# garden wall and retaining wall



## rhlxin (Oct 26, 2009)

The guy who is doing a patio for me used garden blocks to do a patio border (two layers of blocks and one layer of cap) so there are gaps inside and it goes toward inside from outside of border. Is this right? Any replies are greatly appreciated. Thanks a lot.


----------



## Bob Mariani (Dec 1, 2008)

you might want to post a picture or two. What size gaps are you concerned with? Is this a curved wall? Are the gaps there for drainage?


----------



## Allison1888 (Mar 16, 2008)

*patio border*

Do you need a border that high? Will it be difficult to walk over or is it just in the area where people won't be walking. Hard to visualize....


----------



## hyunelan2 (Aug 14, 2007)

If I am visualizing correctly, the backside of the wall has gaps in the wall?

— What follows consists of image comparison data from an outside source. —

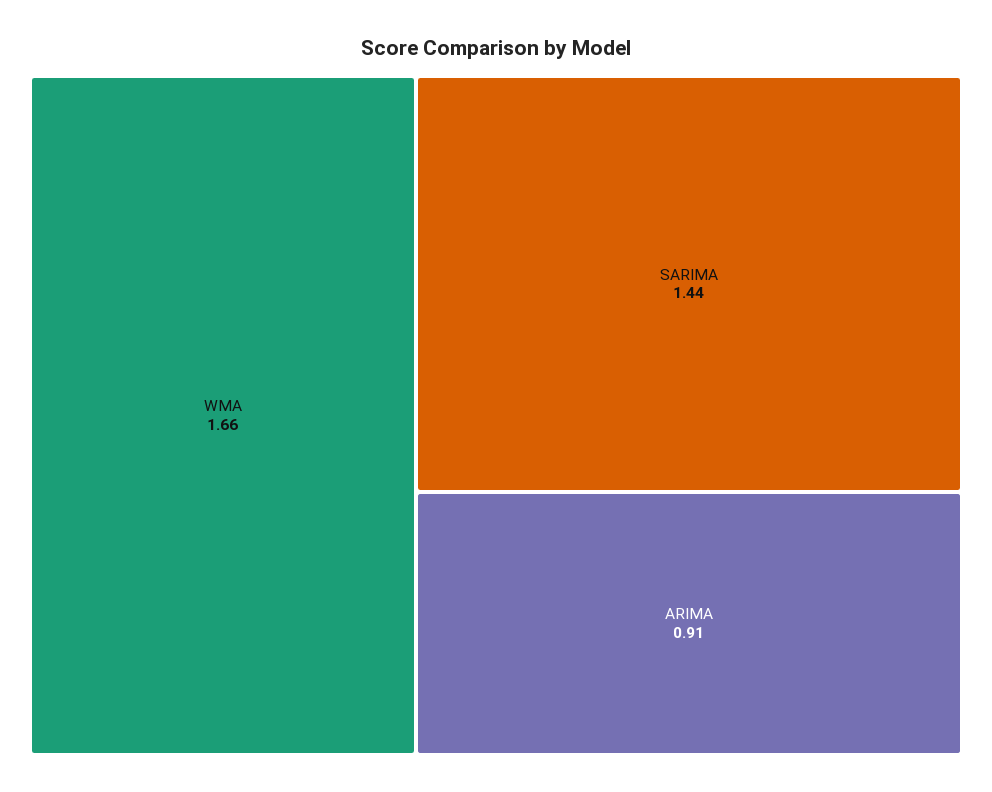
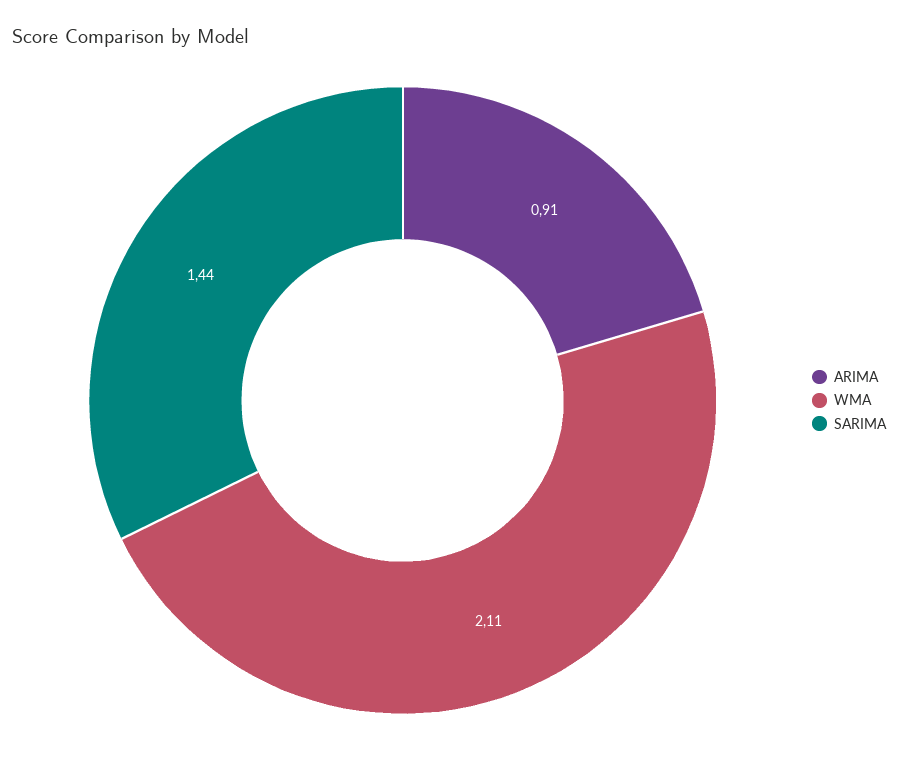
  {
-   "WMA": 1.66,
+   "WMA": 2.11,
    "SARIMA": 1.44,
    "ARIMA": 0.91
  }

Most, if not all, retaining wall blocks are made so the back side is not as wide as the front side. This is so the blocks may be placed to form curves, if they were square you could only make straight walls. Typically, the retaining wall is filled in behind, so you don't see the gaps. If you are using it as a border or edge around a patio, you obviously will see the back side of the block - which is the unfinished, nondecorative side of a retaining wall block.


Best example picture I could find:


----------



## 47_47 (Sep 11, 2007)

They do make double faced blocks. You will have to cut them to minimize the gaps.


----------



## rhlxin (Oct 26, 2009)

*patio and retaining wall*

I post my question a couple of days ago and received some replies.

Thanks all for your help. I put some pictures here and I have more quetions:

1. Is it necessary that 6" excavation needed under the border and 14" needed under the stairs (I will have 4 to 5 steps)? My contractor did not do this and he just took out grass for the most of place. 
2. How much gravel needed under the paver?
3. He used those blocks (see picture) to build a wall then put a cap on the top of it. My question is: did he use the right stuff for the wall? Should the blocks be backfilled with gravel and the same for the gaps (see photo)? I saw so many gaps unfilled between blocks, I am afraid that soil or gravel flowed in after rains and it would cause pavers to go down in the future. 
4. Is there drain problem with this design? 
5. I upgraded the paver from untumbled to tumbled with extra money but the contractor did not upgrade the wall. It gave me feeling like a well dressed lady with a pair of cheap shoes. Also, we only have 23'x33' patio, the cap sounds too big and it looks like a big head with a small body, I mean it looks unbalanced. So many uncertainty and so many unlikes, any suggestions and helps would be greatly appreciated. 
6, Does the design have any problem? I just feel that the patio sounds too small to have that 4 steps. The plate out of the door is 3' and add at least 4' for steps, it is almose reach a half of patio. Will it look balanced?
7. Any improvements or corrections would be greatly appreciated.

Thanks in advance.


I failed to upload my photos here and you need to copy this to your browse to see them if you can not see them by clicking on it. I am very sorry for this inconvenience and I will try to upload later. My patio guy will come tomorrow and I need your suggestions to talk to him. Thank you so much.

http://share.shutterfly.com/action/welcome?sid=0IbMmzNuxZMWaX


----------



## Ron6519 (Mar 28, 2007)

Stop the project and speak to the contractor. All these details should have been listed in the job specifications. You sound like you just woke up and some guy was building a patio in your yard.
The base prep work is determined by your soil conditions and where you live.
Did you have other contractors give you detailed bids? What were their plans for the job?
Ron


----------



## Scuba_Dave (Jan 16, 2009)

I agree with Ron
All of this should have been spelled out in the contract

How much base/gravel will be under the pavers?

What drainage has been or will be installed?

Did you pick out all of the wall block/pavers & approve it?

There are many different types of wall block

I don't think I'd be wasting pavers etc under stairs
Seems like they may stick out quite ways
Did they give you a layout of what the paqtio would look like & where the stairs would end?

With a raised 2x door like that I would have had a small deck that then leads down to the patio


_2 threads on same subject merged_


----------